In that case, it cannot be said that the appellee bank had reasonable expectations for the security function of a set-off that it was to make by reason of the Obligation, and allowing such a set-off goes against the purpose of rehabilitation proceedings, in which fair and equal treatment among creditors in terms of rehabilitation claims is the basic principle. Consequently, it is appropriate to construe that the appellee bank's assumption of the Obligation cannot be regarded as an event that arose from a "cause that had occurred before the rehabilitation creditor came to know the fact that the rehabilitation debtor had suspended payments," as referred to in Article 93, paragraph (2), item (ii) of the Civil Rehabilitation Act, and the Set-off should not be allowed.
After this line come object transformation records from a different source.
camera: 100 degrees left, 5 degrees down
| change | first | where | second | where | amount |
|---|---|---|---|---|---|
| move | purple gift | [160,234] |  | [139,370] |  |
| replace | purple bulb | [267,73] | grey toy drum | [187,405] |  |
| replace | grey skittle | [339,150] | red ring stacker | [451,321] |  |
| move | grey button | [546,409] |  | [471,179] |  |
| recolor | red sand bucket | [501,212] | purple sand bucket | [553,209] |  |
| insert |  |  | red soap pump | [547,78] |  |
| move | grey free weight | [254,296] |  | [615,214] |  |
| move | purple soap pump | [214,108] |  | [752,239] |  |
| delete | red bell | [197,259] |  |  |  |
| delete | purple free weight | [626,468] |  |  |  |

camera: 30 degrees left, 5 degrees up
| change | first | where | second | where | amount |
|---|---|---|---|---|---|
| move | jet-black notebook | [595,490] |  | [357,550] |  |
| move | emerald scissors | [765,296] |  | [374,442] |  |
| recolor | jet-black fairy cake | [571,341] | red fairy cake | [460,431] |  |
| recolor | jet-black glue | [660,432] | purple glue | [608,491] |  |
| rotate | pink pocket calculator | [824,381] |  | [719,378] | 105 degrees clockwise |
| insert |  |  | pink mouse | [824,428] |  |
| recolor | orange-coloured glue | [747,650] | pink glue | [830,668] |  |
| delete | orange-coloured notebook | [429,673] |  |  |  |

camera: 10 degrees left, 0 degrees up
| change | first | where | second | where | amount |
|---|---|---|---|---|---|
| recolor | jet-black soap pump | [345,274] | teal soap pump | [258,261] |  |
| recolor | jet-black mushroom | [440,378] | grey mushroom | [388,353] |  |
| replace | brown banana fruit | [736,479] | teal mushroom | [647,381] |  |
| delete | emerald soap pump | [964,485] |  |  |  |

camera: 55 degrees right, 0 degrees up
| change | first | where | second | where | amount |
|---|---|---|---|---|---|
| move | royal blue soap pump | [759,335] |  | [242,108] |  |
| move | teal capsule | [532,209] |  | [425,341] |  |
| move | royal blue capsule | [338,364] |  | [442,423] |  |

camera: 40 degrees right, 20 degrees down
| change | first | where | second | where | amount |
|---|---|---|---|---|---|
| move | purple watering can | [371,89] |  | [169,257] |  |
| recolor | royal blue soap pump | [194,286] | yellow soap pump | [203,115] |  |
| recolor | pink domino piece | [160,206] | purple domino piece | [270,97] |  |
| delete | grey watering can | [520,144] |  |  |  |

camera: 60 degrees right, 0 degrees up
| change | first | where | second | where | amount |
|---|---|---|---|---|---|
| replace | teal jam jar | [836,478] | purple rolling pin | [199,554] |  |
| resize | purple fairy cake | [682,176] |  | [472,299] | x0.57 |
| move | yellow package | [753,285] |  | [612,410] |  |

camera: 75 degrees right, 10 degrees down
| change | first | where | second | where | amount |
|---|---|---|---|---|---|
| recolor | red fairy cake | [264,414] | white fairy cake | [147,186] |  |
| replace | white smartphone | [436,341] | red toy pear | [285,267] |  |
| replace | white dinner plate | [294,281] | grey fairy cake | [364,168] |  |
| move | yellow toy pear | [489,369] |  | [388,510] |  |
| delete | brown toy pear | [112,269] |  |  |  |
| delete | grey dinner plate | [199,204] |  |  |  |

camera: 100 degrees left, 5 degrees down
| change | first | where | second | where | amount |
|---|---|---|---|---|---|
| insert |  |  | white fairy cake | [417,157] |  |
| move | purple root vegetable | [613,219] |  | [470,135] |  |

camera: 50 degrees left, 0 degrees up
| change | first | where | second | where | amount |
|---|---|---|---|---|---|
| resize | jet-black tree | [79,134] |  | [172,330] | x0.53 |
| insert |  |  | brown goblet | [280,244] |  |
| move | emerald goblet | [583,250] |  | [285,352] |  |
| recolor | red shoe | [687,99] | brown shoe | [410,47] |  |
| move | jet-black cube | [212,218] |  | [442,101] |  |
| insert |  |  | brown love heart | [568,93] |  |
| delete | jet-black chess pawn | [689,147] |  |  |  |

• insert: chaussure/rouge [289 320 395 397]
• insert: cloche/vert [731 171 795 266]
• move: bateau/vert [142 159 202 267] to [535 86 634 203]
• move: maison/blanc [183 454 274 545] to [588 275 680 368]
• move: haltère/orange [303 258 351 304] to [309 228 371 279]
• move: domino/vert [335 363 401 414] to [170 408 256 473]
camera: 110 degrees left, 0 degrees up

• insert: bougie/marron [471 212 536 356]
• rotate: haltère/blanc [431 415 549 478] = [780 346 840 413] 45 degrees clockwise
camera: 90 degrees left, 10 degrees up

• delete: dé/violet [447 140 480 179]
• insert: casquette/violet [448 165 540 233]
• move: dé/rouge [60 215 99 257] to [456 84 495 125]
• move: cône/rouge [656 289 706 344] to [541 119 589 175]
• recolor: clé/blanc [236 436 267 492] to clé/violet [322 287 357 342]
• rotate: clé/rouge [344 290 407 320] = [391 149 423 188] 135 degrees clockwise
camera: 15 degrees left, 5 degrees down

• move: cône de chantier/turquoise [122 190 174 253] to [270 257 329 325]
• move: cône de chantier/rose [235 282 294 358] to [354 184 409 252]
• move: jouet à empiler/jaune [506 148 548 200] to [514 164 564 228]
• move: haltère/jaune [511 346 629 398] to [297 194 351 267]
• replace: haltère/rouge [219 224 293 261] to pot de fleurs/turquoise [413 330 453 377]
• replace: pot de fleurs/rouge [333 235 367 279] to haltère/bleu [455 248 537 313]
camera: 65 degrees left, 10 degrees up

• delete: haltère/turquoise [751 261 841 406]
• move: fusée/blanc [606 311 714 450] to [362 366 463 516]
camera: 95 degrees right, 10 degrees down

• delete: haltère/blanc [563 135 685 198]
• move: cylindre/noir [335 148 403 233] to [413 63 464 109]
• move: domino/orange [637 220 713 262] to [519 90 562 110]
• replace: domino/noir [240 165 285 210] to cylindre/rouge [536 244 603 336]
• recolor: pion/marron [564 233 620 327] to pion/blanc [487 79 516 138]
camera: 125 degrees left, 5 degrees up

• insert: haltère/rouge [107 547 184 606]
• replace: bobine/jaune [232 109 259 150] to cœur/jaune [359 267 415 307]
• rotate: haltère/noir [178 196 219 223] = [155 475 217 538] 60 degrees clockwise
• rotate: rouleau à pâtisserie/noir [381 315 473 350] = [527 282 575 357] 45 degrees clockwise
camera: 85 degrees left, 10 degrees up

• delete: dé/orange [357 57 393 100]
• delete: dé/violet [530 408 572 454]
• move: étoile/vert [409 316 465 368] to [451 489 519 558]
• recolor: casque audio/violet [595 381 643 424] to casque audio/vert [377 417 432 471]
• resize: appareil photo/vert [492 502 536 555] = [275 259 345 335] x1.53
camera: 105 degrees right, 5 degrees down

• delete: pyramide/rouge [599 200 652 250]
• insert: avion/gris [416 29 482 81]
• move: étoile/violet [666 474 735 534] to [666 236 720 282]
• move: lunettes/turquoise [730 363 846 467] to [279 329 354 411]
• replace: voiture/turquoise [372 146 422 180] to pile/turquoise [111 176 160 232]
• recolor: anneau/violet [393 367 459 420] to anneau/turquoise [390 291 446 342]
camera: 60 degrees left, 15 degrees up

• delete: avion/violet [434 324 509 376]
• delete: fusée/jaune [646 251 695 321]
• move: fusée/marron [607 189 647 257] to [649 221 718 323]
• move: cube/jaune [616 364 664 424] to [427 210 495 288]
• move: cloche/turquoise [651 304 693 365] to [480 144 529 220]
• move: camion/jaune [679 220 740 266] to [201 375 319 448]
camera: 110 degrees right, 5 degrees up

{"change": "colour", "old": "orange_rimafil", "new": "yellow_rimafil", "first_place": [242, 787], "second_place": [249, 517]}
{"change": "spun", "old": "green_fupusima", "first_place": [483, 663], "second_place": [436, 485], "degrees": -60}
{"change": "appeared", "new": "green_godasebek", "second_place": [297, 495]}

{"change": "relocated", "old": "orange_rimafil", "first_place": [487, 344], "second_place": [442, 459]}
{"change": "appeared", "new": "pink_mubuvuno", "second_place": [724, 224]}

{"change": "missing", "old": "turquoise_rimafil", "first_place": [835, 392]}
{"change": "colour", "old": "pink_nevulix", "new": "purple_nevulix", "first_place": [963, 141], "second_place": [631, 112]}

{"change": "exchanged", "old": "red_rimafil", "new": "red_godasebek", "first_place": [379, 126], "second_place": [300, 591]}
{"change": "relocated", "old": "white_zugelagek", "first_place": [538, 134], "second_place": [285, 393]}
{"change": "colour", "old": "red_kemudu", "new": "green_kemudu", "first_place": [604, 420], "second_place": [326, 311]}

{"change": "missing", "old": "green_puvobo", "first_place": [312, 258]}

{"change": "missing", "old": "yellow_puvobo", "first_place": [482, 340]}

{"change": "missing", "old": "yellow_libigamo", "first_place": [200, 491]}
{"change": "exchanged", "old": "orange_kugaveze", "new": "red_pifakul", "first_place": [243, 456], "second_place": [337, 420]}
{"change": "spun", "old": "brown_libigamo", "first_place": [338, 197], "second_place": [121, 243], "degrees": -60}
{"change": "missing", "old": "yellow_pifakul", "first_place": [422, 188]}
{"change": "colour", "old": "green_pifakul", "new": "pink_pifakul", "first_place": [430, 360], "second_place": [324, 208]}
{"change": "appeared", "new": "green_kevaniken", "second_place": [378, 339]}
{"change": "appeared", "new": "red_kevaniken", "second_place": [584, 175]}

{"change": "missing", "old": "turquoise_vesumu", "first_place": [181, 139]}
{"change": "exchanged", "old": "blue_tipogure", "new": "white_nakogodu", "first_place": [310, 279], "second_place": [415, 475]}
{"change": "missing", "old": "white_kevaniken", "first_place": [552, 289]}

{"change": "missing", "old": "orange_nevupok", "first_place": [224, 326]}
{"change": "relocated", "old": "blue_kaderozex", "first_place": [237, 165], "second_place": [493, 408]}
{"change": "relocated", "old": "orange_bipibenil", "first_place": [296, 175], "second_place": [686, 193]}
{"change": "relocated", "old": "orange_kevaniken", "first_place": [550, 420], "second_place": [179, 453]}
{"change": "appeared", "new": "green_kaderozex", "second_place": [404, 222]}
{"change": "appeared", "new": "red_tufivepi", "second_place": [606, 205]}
5. For the reasons stated above, the holdings of the court of prior instance that allowed the Set-off contain violation of laws and regulations that apparently affects the judgment. The appeal counsel's arguments are well-rounded, and the judgment in prior instance should inevitably be quashed with respect to the part concerning the secondary claim of the appellant. According to the explanation given above, there is a ground for the appellant's secondary claim and the judgment in first instance that upheld it is affirmable, and therefore the appellee bank's appeal to the court of second instance should be dismissed with respect to said part.
We dismiss the final appeal concerning other claims of the appellant because the reasons for petition for acceptance of final appeal were excluded by an order to accept the final appeal.

Therefore, the judgment has been rendered in the form of the main text by the unanimous consent of the Justices.

Presiding Judge

Justice YAMAURA Yoshiki
Justice SAKURAI Ryuko
Justice KANETSUKI Seishi
Justice YOKOTA Tomoyuki
Justice SHIRAKI Yu

(This translation is provisional and subject to revision.)